What enables researchers to make this interpretation of phenomena that lead to transformation is an awakening of moral imagination. This comes from researchers claiming the subjective domain that could discern what is right and just and connecting with something often considered taboo in conventional research under the creed of objectivity.
The image of Hermit depicted in Meditations on the Tarot published anonymously embodies the path of phenomenology.
Hermit’s Lamp, Mantle and Staff:
“The Hermit who haunts the imagination of ‘young’ youth, the Hermit of legend and the Hermit of history was, is, and always will be the solitary man with the lamp. For he possesses the gift of letting light shine in the darkness –this is his ‘lamp’; he has the faculty of separating himself from the collective moods, prejudices and desires of race, nation, class and family –the faculty of reducing to silence and the cacophony of collectivism vociferating around him, in order to listen to and understand the hierarchical harmony of the spheres –this is his ‘mantle’; at the same time he possesses a sense of realism which is so developed that he stands in the domain of reality not on two feet, but rather on three, i.e. he advances only after having touched the ground though immediate experience and at first-hand contact without intermediaries –this is his ‘staff’” (Anonymous, 1993/1985, pp. 200-201).

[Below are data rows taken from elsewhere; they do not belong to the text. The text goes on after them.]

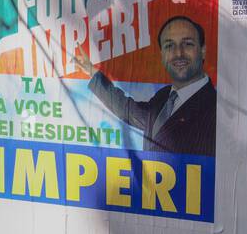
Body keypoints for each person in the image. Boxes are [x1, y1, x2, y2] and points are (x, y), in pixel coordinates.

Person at [74, 15, 217, 157]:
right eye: (169, 45)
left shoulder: (216, 108)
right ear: (162, 55)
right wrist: (91, 71)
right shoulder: (164, 96)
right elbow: (128, 111)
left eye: (187, 44)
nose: (178, 53)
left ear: (203, 50)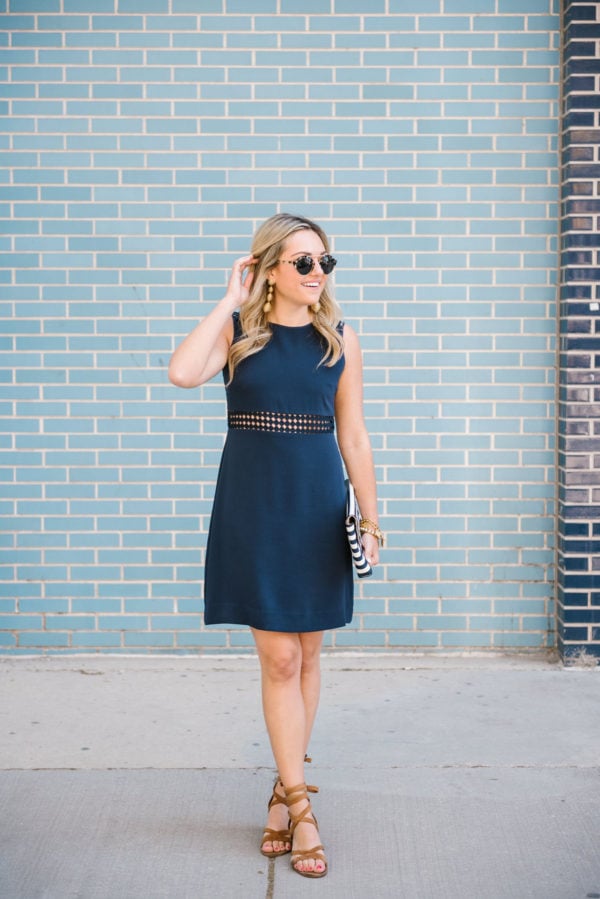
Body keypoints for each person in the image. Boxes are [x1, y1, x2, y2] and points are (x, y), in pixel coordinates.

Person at [168, 213, 381, 879]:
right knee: (281, 658)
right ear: (268, 269)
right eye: (303, 262)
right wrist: (229, 299)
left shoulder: (340, 339)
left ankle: (282, 793)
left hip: (317, 509)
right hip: (255, 509)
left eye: (325, 262)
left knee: (309, 653)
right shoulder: (237, 333)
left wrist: (372, 521)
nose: (318, 273)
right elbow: (181, 372)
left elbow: (355, 436)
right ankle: (300, 804)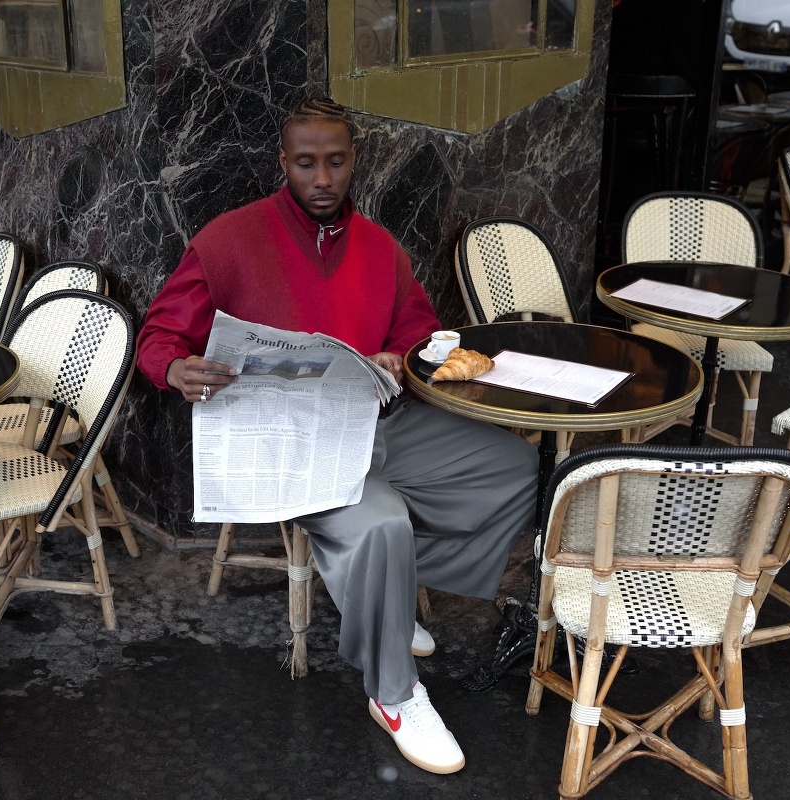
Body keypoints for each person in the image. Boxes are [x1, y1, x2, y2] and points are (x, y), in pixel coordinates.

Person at [136, 96, 538, 775]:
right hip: (292, 446)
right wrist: (174, 368)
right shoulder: (228, 240)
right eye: (305, 163)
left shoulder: (380, 248)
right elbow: (159, 334)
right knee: (381, 525)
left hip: (379, 423)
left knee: (513, 467)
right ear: (282, 161)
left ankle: (385, 592)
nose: (321, 179)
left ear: (355, 160)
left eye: (335, 162)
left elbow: (418, 332)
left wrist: (401, 359)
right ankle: (395, 695)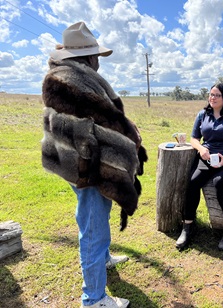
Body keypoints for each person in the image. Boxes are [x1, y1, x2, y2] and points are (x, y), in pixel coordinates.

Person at [41, 21, 147, 308]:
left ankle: (103, 260)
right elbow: (98, 125)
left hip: (83, 163)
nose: (98, 60)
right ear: (86, 56)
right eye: (95, 55)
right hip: (87, 166)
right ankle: (94, 299)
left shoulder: (68, 76)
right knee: (93, 227)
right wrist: (128, 136)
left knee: (94, 216)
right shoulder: (73, 81)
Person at [176, 83, 223, 251]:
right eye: (211, 94)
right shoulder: (203, 114)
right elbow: (194, 138)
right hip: (208, 158)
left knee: (220, 181)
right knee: (193, 182)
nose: (213, 98)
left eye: (217, 95)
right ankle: (188, 226)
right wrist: (202, 149)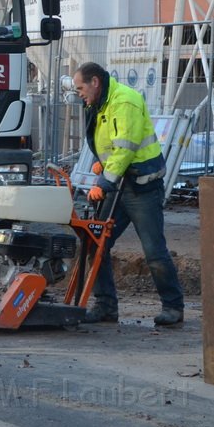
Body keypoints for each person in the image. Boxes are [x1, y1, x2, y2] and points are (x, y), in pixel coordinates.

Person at [71, 62, 185, 326]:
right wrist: (104, 162)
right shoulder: (101, 102)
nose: (78, 93)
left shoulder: (124, 102)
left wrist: (103, 182)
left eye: (80, 87)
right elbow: (114, 145)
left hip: (141, 187)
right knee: (95, 243)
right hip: (120, 181)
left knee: (154, 251)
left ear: (95, 82)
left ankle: (173, 307)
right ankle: (106, 306)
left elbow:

Writer and poet Aurora Levins Morales (1998) describes in Medicine Stories the knowledge conquered by Western rationality with the example of witch prosecutions. This knowledge she described as “night-flying”, one of the accusations brought against witches, also captures the sight involving phenomenology. Morales elucidates night-flying as “the ability to change shape or endow a household object, a pot or broom, with magical powers and soar above the landscape of daily life, with eyes that can penetrate the darkness and see what we are not supposed to see. She continued saying how “from these forbidden heights one can see the lines of extinct roads and old riverbeds, the designs made by private landholdings, the relationships between water and growth, and the proximity or distances, between people. Those who can see in the dark can uncover secrets: hidden comings and goings, deals and escapes, the undercover movements of troops, layers of life normally conducted out of sight” (p. 49).
Researchers who engage in critical phenomenology look back at history to restore the past that has been forgotten and reveal what is concealed. In this, the force that conceals the original events is experienced as oppression and is often behind historical colonization. Phenomenological inquiry is used as a way toward the liberation of being and recovery of our memory; to decolonize and bring justice to the image that has been conquered.
Anonymous. (1985). Meditations on the tarot: A journey into Christian hermeticism. (R. A. Powell, Trans.). Element: Brisbane, Australia. (Original work published 1993)
Morales, A. L (1998). Medicine stories: History, culture and the politics of integrity. South End Press: Cambridge, MA.
Kearney, R. (2004). On Paul Ricoeur: The owl of Minerva. Burlington, VT: Ashgate.
Prilleltensky, I., & Fox, D. (1997). Critical psychology: An introduction. Thousand Oaks, CA: Sage.
San Francisco Bay Area Television Archive. (2012). Mario Savio, Jack Weinberg & free speech movement victory. Retrieved from https://diva.sfsu.edu/collections/sfbatv/bundles/209401
van den Berg, J. H. (1972). A different existence: Phenomenological psychopathology. Pittsburgh, PA: Duquesne University Press.